Two years after Calvino’s birth, his family returned to Italy, settling in San Remo on the Ligurian Coast where his father directed an experimental floriculture station. They also had a country house in the hills, where Calvino’s father actually developed the techniques for growing grapefruit and avocados. In that environment, Italo admired Rudyard Kipling’s The Jungle Book and developed early interests in drawing and in stories—much to the dismay of the two scientists who had brought him into the world.

Italo studied in San Remo and enrolled in the agriculture department of the University of Turin to satisfy his parents. Calvino transferred to the University of Florence in 1943 and reluctantly passed three more exams in agriculture. By the end of the year, the Germans had occupied Liguria. At twenty years old, Calvino refused military service and went into hiding. He reasoned that, of all the partisan groups, the communists were the best organized, and in the spring of 1944, he joined the Garibaldi Brigades, fighting in the Maritime Alps until 1945. Years later, he said politics was necessarily the first phase of his adult life and it held great importance for him because of the traumas involved in surviving the German occupation.

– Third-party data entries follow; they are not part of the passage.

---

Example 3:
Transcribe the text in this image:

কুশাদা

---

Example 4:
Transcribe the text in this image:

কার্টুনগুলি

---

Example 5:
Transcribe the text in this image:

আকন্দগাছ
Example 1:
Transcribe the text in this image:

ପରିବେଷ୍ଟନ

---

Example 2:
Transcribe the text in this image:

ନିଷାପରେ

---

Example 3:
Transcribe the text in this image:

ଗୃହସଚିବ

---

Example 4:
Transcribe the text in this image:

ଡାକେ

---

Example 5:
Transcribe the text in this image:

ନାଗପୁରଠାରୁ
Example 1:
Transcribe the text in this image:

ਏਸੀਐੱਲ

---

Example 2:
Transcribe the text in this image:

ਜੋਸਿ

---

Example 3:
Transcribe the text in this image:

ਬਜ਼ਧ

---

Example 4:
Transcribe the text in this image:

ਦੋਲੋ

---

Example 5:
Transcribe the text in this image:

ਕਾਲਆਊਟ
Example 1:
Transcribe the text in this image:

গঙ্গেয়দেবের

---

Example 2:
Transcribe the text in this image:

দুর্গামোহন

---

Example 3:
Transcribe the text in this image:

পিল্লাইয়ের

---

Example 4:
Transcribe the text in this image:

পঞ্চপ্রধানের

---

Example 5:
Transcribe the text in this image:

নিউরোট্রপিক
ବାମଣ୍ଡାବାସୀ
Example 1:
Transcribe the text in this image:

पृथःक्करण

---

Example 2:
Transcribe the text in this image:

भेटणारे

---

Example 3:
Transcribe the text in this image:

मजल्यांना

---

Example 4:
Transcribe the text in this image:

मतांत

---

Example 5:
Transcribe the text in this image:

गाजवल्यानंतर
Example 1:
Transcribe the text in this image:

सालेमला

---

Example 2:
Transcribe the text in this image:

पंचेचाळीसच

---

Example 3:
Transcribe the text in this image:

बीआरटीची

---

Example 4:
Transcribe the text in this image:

After the war, Calvino began writing about his wartime experiences. He published his first stories after resuming his studies and shifting his focus from agriculture to literature. During this period, he wrote his first novel, The Path to the Nest of Spiders and had already started working for his publisher while he finished his degree.

In this postwar period Calvino joined the Italian Communist Party but soon began to feel increasingly that “the idea of constructing a true democracy in Italy using the model—or myth—of Russia became harder and harder to reconcile.”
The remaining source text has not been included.